Student of The Year (SOTY) 2017 Sportsperson winner Jasmine Leung Yuet-yee, 17, is polishing her techniques in the hopes of being Hong Kong’s next big badminton star. Last year, she competed against Olympic silver medallist Pursarla Venkata Sindu at the of Hong Kong Open Badminton Championships.
“The first half of the tournament was pretty tight,” said Jasmine, who, as a reserve, didn’t even expect to be called up for the preliminaries.
“I was super excited ... and I was just hoping to play for as long as I could to make the most of it.”
Although the Hong Kong team member did not win the game, she surprised herself at one point when she was leading 18-16 .
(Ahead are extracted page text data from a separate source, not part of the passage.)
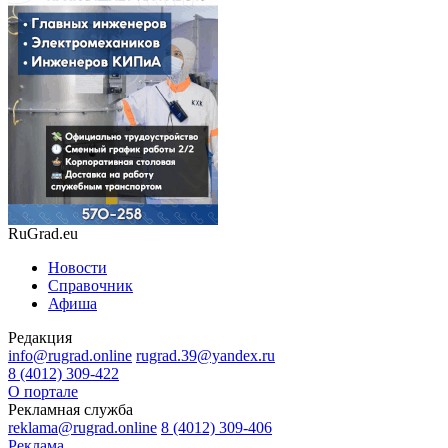
RuGrad.eu
Новости
Справочник
Афиша
Редакция
info@rugrad.online
rugrad.39@yandex.ru
8 (4012) 309-422
О портале
Рекламная служба
reklama@rugrad.online
8 (4012) 309-406
Реклама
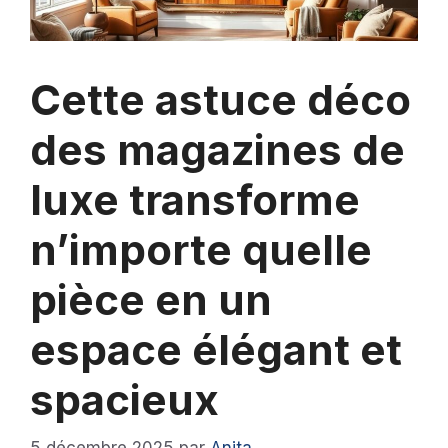
Cette astuce déco
des magazines de
luxe transforme
n’importe quelle
pièce en un
espace élégant et
spacieux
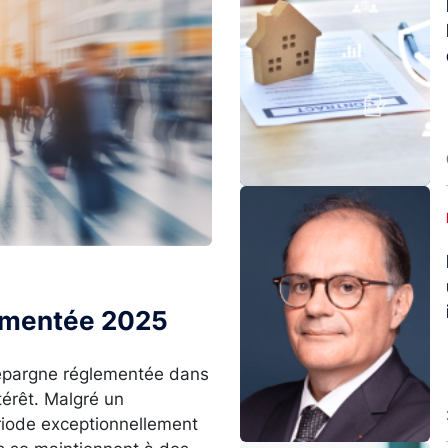
Image
lementée 2025
l’épargne réglementée dans
térêt. Malgré un
ériode exceptionnellement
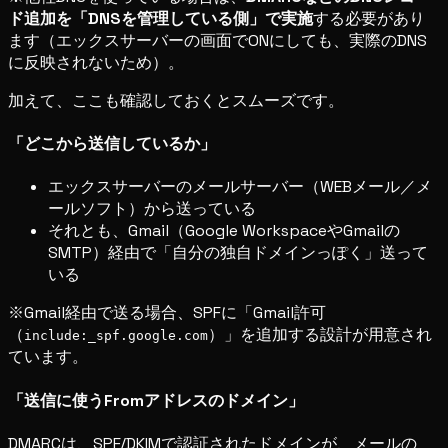
ド追加を「DNSを管理している側」で実施
する必要があり
ます（エックスサーバーの画面でONにしても、実際のDNS
に反映されないため）。
加えて、ここも確認しておくとスムーズです。
「どこから送信しているか」
エックスサーバーのメールサーバー（WEBメール／メ
ールソフト）から送っている
それとも、Gmail（Google WorkspaceやGmailの
SMTP）経由で「自分の独自ドメインっぽく」送って
いる
※Gmail経由で送る場合、SPFに「Gmail許可
（
）」を追加する設計が用意され
include:_spf.google.com
ています。
「送信に使うFromアドレスのドメイン」
DMARCは、SPF/DKIMで認証されたドメインが、メールの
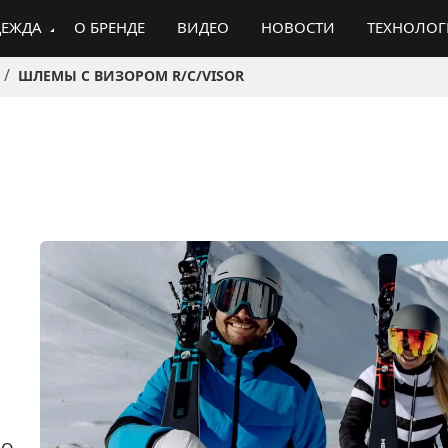
ЕЖДА
О БРЕНДЕ
ВИДЕО
НОВОСТИ
ТЕХНОЛО
ШЛЕМЫ С ВИЗОРОМ R/C/VISOR
о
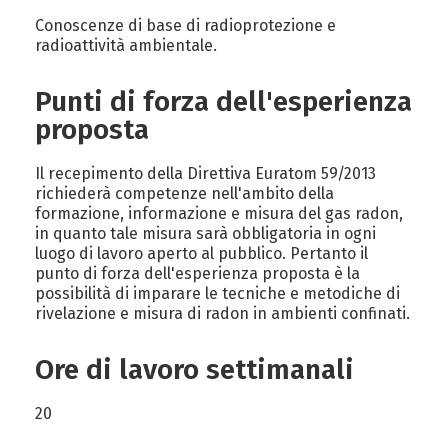
Conoscenze di base di radioprotezione e
radioattività ambientale.
Punti di forza dell'esperienza
proposta
Il recepimento della Direttiva Euratom 59/2013
richiederà competenze nell'ambito della
formazione, informazione e misura del gas radon,
in quanto tale misura sarà obbligatoria in ogni
luogo di lavoro aperto al pubblico. Pertanto il
punto di forza dell'esperienza proposta è la
possibilità di imparare le tecniche e metodiche di
rivelazione e misura di radon in ambienti confinati.
Ore di lavoro settimanali
20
“I realised I was perhaps more capable than I had thought, and it gave me a huge confidence boost,” Jasmine told Young Post.
Jasmine first picked up a badminton racket aged three, influenced by her two elder brothers who played, and played other sports, as well. “When I was young, I played table tennis and swam as well ... But the greatest sense of satisfaction has always come from playing badminton.”
The recent Heep Yunn graduate said her becoming one of the top performers in her year group was thanks to her former secondary school coach Wong Man-hing, who died a few years ago.
She described Wong as an instructor who would focus on training the students who were most devoted to badminton rather than the best performers – an unusual approach for a sports coach.
“Back then, some coaches didn’t understand why he [Wong] gave me, a Form One student of average performance, more attention than those who were more talented,” Jasmine said. “Some even dissuaded my coach from spending so much time on me, or [indirectly] criticised me.”
Despite being looked down on, she turned the negative energy into motivation to do better, and became more focused and determined during training.
“Sifu [Wong] helped me improve my performance drastically within two years, as he promised,” said Jasmine. “I felt that all my hard work had paid off.”
A couple of years later, she made the difficult decision not to drop out of school in Form Four and become a full-time professional athlete at the Hong Kong Sports Institute, to the detriment of her training.
“My decision reduced my coach’s confidence in me, and deterred him from providing as many resources as he would to those who had committed themselves fully to badminton.”
Feeling that she was receiving less attention in the Institute than others, regardless of how hard she tried, Jasmine was dispirited, and she almost decided to give up.
“After talking to my class teacher, I became aware that I was probably just finding excuses to quit” to avoid the physically demanding training sessions.
While it’s been some time since Wong worked with her, Jasmine is still very grateful for his dedication.
“The only thing I can do to repay him is to consistently achieve high performances. That way, people will recognise the quality of his coaching.”
From August 19 to 28, Jasmine will represent Hong Kong in badminton at the 2018 Asian Games in Jakarta, Indonesia, a rare opportunity for players of her age.
“I hope I will have the chance to play a game or two.”
Her long-time goal is to further improve Hong Kong’s badminton reputation, increase her world rankings, and, ultimately, qualify for the Olympics.
“I want to show people that Hong Kong is capable of not only playing mixed doubles or men’s singles, but also of doing well in women’s singles.”